The Santa Barbara, CA-based company's Mia Femtech is designed to increase breast shape by one to two cup sizes in 15 minutes without general anesthesia. The company recently launched the procedure in Japan and has announced partnership agreements with four European clinics and a clinical chain in France.
"We continue to view Mia favorably for its short procedure and recovery times, impressive aesthetic and safety outcomes, and significant market opportunity," Marie Thibault, a medtech analyst at BTIG, wrote in a report Tuesday.
Additional centers are expected to be onboarded throughout the year as the company expands the launch throughout Japan and Europe.
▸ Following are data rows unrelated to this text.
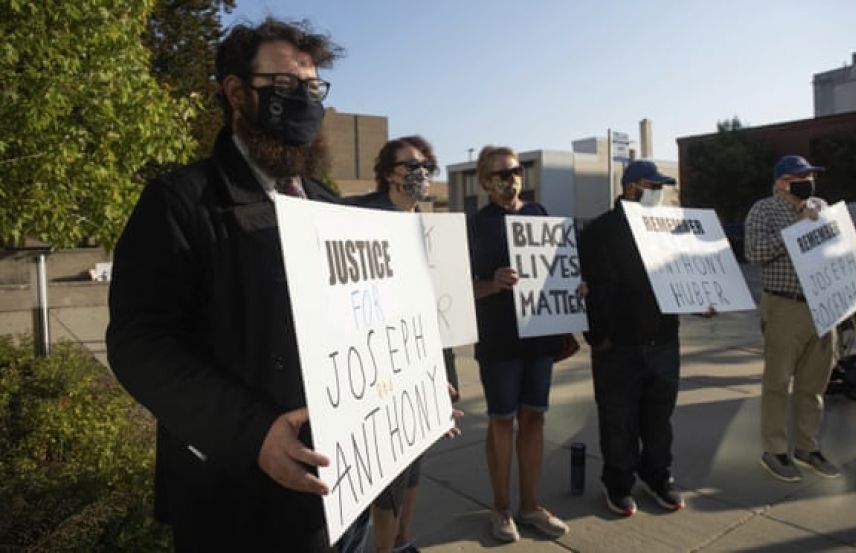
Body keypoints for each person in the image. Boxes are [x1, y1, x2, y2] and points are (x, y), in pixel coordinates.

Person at [106, 19, 370, 552]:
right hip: (239, 504)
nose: (304, 100)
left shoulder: (324, 199)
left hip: (342, 491)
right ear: (235, 92)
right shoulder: (180, 201)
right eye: (285, 86)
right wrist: (252, 433)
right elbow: (140, 344)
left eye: (313, 87)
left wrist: (408, 388)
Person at [349, 135, 460, 553]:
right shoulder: (361, 216)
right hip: (383, 361)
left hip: (429, 353)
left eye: (426, 166)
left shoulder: (429, 226)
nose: (420, 174)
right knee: (388, 470)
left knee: (416, 458)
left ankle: (401, 539)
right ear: (387, 173)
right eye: (410, 166)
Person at [579, 160, 693, 517]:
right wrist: (596, 336)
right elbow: (585, 286)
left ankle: (658, 476)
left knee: (659, 418)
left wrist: (702, 298)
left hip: (664, 340)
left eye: (661, 187)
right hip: (618, 344)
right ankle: (618, 483)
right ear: (630, 187)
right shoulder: (601, 230)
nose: (657, 193)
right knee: (618, 420)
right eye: (651, 185)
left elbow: (686, 272)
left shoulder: (668, 228)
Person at [468, 146, 569, 543]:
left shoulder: (540, 215)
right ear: (483, 182)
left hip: (539, 336)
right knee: (501, 421)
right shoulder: (476, 225)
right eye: (497, 174)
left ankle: (530, 505)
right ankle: (501, 508)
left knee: (534, 417)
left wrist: (572, 283)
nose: (507, 179)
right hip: (498, 339)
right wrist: (491, 284)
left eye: (513, 170)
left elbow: (559, 266)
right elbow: (460, 289)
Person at [745, 155, 841, 482]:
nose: (808, 182)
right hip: (785, 306)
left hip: (823, 304)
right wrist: (796, 227)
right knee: (778, 381)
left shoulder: (822, 206)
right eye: (800, 176)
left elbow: (840, 249)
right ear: (781, 182)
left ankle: (807, 446)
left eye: (810, 175)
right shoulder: (763, 210)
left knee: (814, 383)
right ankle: (774, 449)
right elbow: (755, 253)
In February, Establishment Labs provided 2023 revenue guidance of $200 million to $210 million, which represents growth of 24% to 30% over 2022.
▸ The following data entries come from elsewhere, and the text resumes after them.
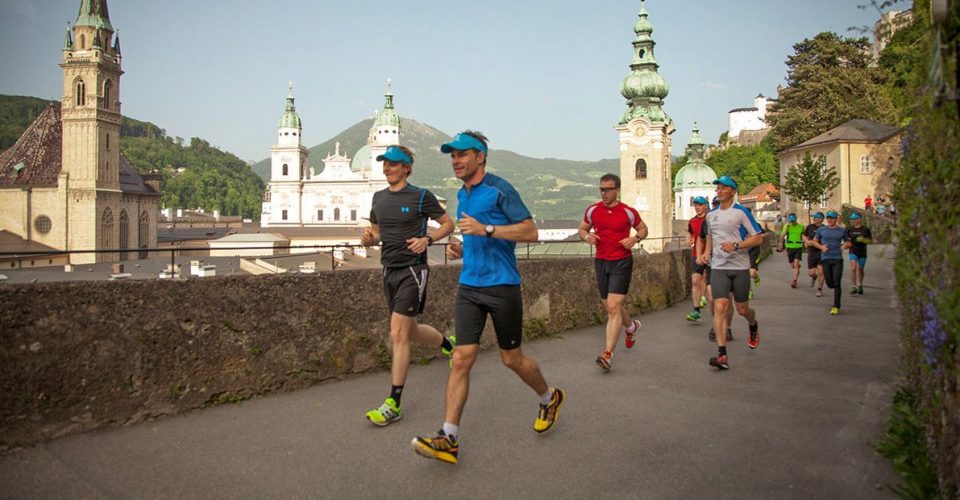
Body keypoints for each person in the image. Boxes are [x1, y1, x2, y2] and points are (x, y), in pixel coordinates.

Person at [411, 131, 564, 465]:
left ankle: (549, 397)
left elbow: (530, 231)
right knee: (462, 358)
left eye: (462, 154)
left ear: (480, 156)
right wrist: (464, 247)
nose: (456, 160)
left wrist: (488, 230)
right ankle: (448, 437)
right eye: (452, 156)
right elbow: (475, 235)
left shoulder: (500, 189)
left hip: (502, 285)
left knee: (512, 359)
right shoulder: (461, 195)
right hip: (469, 286)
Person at [361, 145, 457, 427]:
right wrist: (368, 239)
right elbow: (376, 233)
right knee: (409, 329)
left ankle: (394, 402)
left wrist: (427, 240)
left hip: (413, 271)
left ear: (406, 167)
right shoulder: (378, 198)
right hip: (388, 269)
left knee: (398, 333)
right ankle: (448, 345)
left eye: (393, 163)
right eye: (384, 163)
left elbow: (447, 224)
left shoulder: (420, 196)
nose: (387, 167)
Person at [578, 173, 647, 371]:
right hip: (601, 261)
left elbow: (643, 229)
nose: (604, 193)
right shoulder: (592, 210)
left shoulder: (628, 212)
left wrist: (635, 239)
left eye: (608, 189)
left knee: (614, 305)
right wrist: (586, 236)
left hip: (621, 261)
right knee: (609, 306)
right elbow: (582, 229)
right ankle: (631, 327)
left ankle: (607, 354)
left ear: (617, 190)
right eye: (601, 189)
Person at [697, 176, 763, 370]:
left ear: (733, 191)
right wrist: (706, 254)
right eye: (718, 187)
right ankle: (722, 354)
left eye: (724, 187)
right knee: (719, 307)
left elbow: (758, 238)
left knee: (743, 309)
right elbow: (710, 237)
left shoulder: (741, 212)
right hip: (718, 267)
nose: (720, 190)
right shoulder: (711, 215)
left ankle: (753, 325)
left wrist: (736, 245)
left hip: (739, 267)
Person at [812, 210, 851, 315]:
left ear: (836, 219)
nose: (830, 220)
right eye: (828, 218)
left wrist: (844, 246)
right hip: (826, 258)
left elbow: (848, 242)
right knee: (830, 283)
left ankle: (836, 306)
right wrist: (821, 247)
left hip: (838, 258)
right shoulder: (821, 230)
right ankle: (831, 286)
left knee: (837, 283)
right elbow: (814, 241)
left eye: (832, 218)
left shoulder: (841, 230)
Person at [685, 196, 710, 322]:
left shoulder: (711, 219)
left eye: (699, 205)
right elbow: (690, 232)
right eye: (695, 205)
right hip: (697, 254)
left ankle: (717, 315)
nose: (697, 207)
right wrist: (688, 238)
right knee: (695, 280)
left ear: (706, 206)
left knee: (709, 281)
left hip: (712, 254)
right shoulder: (692, 221)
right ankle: (696, 310)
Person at [845, 213, 872, 295]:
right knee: (853, 268)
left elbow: (870, 241)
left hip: (862, 252)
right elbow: (846, 240)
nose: (852, 221)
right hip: (853, 251)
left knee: (860, 269)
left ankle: (860, 285)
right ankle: (853, 287)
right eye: (851, 219)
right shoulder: (849, 229)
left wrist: (862, 240)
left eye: (854, 219)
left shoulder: (865, 229)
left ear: (859, 219)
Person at [803, 212, 826, 297]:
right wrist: (806, 241)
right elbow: (804, 236)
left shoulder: (825, 228)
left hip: (821, 251)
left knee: (821, 271)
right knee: (811, 273)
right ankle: (814, 277)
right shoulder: (810, 227)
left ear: (821, 219)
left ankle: (819, 289)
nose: (814, 219)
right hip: (812, 252)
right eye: (814, 217)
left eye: (816, 217)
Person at [779, 213, 805, 288]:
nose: (792, 222)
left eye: (793, 220)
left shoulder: (801, 227)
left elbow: (803, 236)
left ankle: (794, 280)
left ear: (796, 219)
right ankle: (796, 268)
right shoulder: (786, 226)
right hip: (789, 247)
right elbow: (782, 236)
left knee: (796, 264)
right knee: (793, 265)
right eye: (791, 221)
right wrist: (786, 228)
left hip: (798, 246)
The company's latest CE marking under the European Medical Device Regulation (MDR) is for the Motiva injector, the Motiva inflatable balloon, and the Motiva channel dissector. These surgical tools are all designed to be used in the company's next-generation aesthetic procedures.
“The approval in Europe of our minimally invasive tools is an important step in the evolution of plastic surgery,” said Juan José Chacón-Quirós, founder and CEO at Establishment Labs. “Innovations that improve both the experience and outcome of a medical procedure can expand markets. This minimally invasive technology platform can help change perceptions and overcome reservations — opening aesthetics to the many women who would not consider a traditional surgery. We are also extremely gratified that all Motiva implants and tools have now received certification under the new European MDR standard.”
Interestingly, Establishment Labs is launching Mia Femtech through a business model without sales reps. Instead, as the CEO has previously explained, the company is creating partnerships with selected clinics that already have good marketing assets that can be mixed with the company's technologies that are embedded into the Mia Femtech procedure.
Upcoming regulatory catalysts for the Mia Femtech procedure includes market approval in China, which is expected soon, and FDA approval, which is expected later this year.